Fig.1: 3 politicians ranking based on total posts– Online posts collected and analysed by DMR between July 11 and Sept. 5 2022
The Net Sentiment Score of the 3 investigated politicians
In terms of net sentiment score during the 24 hours post Liz’s election the ranking is almost turned on its head.
Keir has positive 3% whilst Rishi Sunak is closer to him with negative 3% and Liz has negative 8% a whole 11% worse score in public sentiment than the leader of the Labour Party.
Fig.2: 3 politicians Net Sentiment Score (NSS)– Online posts collected and analysed by DMR for the 24 hours after the announcement of Liz Truss as the new PM on Sept. 5.
Post examples of non conservative supporters (mostly Labour)
The examples of posts below are a representative sample of what most people post about the next national election in January 2025:
"She’ll be a disaster > General Election> Labour win. Job done, the country rejoices."
"-The Conservative Party is done! The Brits to welcome Labour in their next general election."
"Thank God Liz Truss got it Conservatives should lose the next election in that case 😁"
"This is a great opportunity for Labor to take back Great Britain. The conservative very unstable in the past 7 years with resignations from David Cameron, Theresa May, Boris Johnson, soon Liz Truss will end up resigning or lose the next election with the biggest lost in Britain history."
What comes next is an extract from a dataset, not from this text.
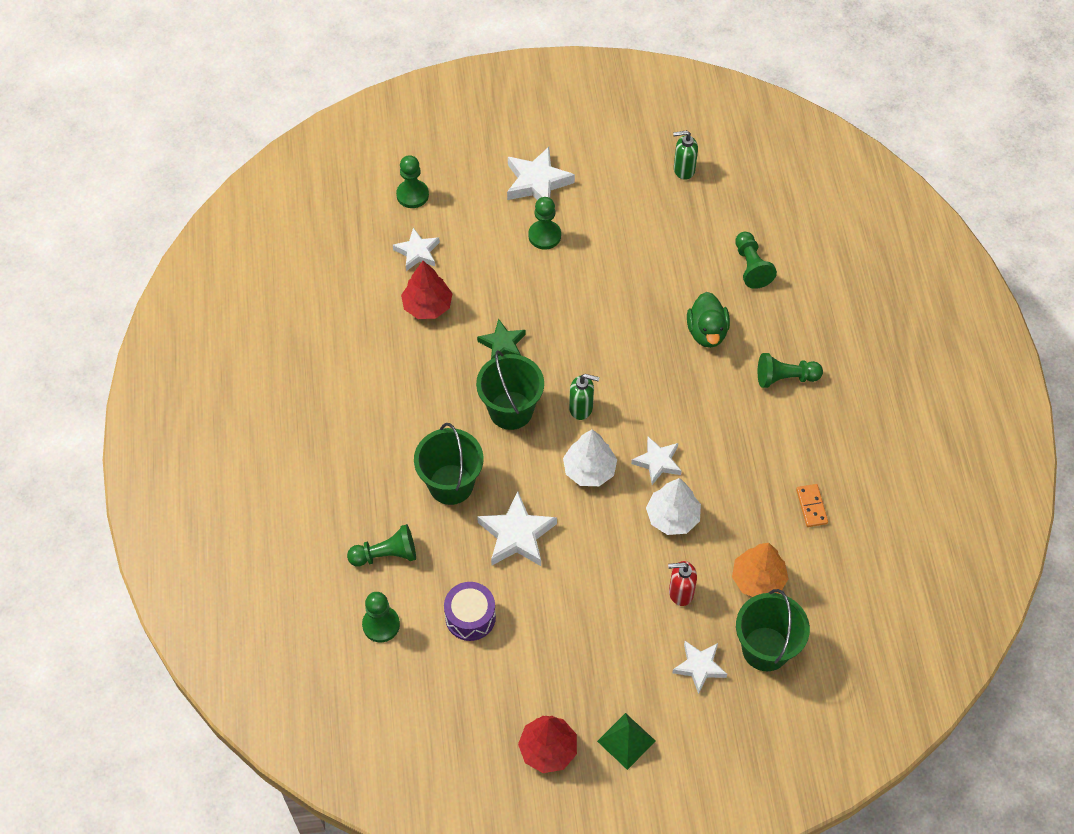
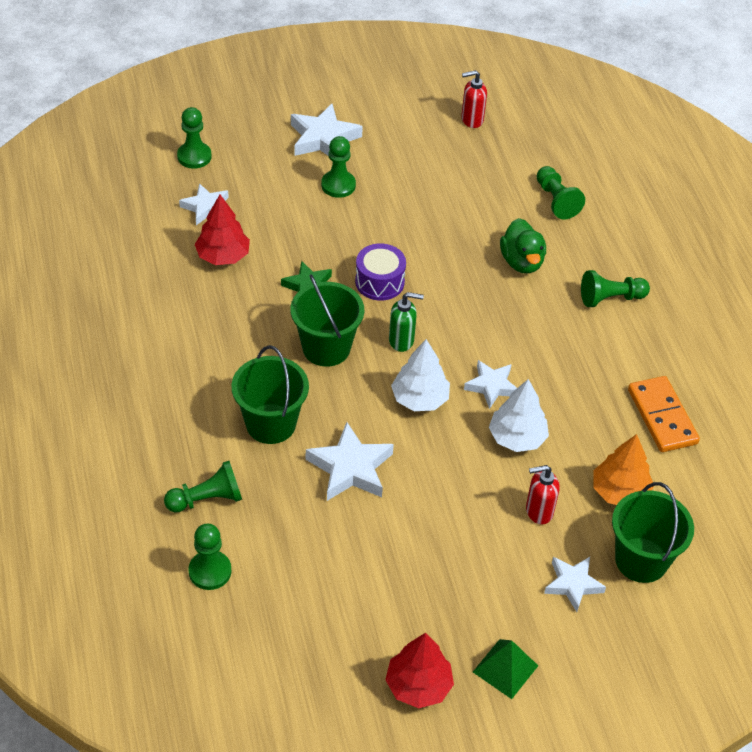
camera: 10 degrees left, 10 degrees down
purple drum [444,582,496,641] -> purple drum moved to [355,243,406,301]
green soap dispenser [673,130,698,180] -> red soap dispenser [461,70,487,128]
orange domino [796,484,828,527] -> orange domino [628,376,700,452], size x1.78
"At least they have a higher chance of being voted out at the general election now"
"I think if you want the Tories out, you want Liz Truss as Prime Minister because even her own supporters don't think she can win in a General Election."
It is quite clear that they all think Liz was the worse PM to go against Keir.
Three numbers are very important to keep in mind and understand what they represent:
- 46 million.
The two final candidates (Liz+Rishi) of the conservative PM race were selected in multiple voting iterations by ~350 conservative MPs.
On September 5th ~170,000 conservative members voted and elected Liz Truss as the Prime Minister.
The total electorate for parliamentary votes in the UK has over 46 million voters.
Our report reflects the opinions of the 46 million voters; thus, the ranking may be able to predict what would happen if the vote for the election of a conservative PM was put to a national vote yesterday. To better interpret our rankings above we should keep in mind that in 2022 around 85% of the UK population are social media users.
From that we can infer that the online posts gathered from various sources between March and September this year may impact up to 85% of the voters; it could be a bit less because the older population who do not have access to social media are all voters whereas the 85% (people with access to social media) includes children below 18 who are not voters yet. Having said that online News is one of the sources (the media) which is editorial and impacts the opinions of everyone who are exposed to the media.
The discussion in our previous report about possible scenarios was inferring that the conservative members should pay attention who was the most likely candidate to win the national election in January 2025 and let that inform their decision.
Unfortunately, they did not do that.
The social media data indicates that Rishi would have a better chance to beat Keir.
The question now is if this data was predictive for the last two finalists and for the September 5th vote - which it was - will it also be predictive for the national election results in 2025? It looks like it is when 2 out of 2 times the share of voice predicted the outcome!
Stay tuned for more data from DMR on the subject.
This is what we wrote on September 7th, 2022. I think for the 4th time unsolicited citizen opinion from social media and other online sources proves to be much more predictive than polls which are based on samples of respondents (who sometimes lie and sometimes forget what they said or did a week ago) that may not be representative.
We think that it is about time for social media listening and analytics to take its rightful place in the political forecasting business.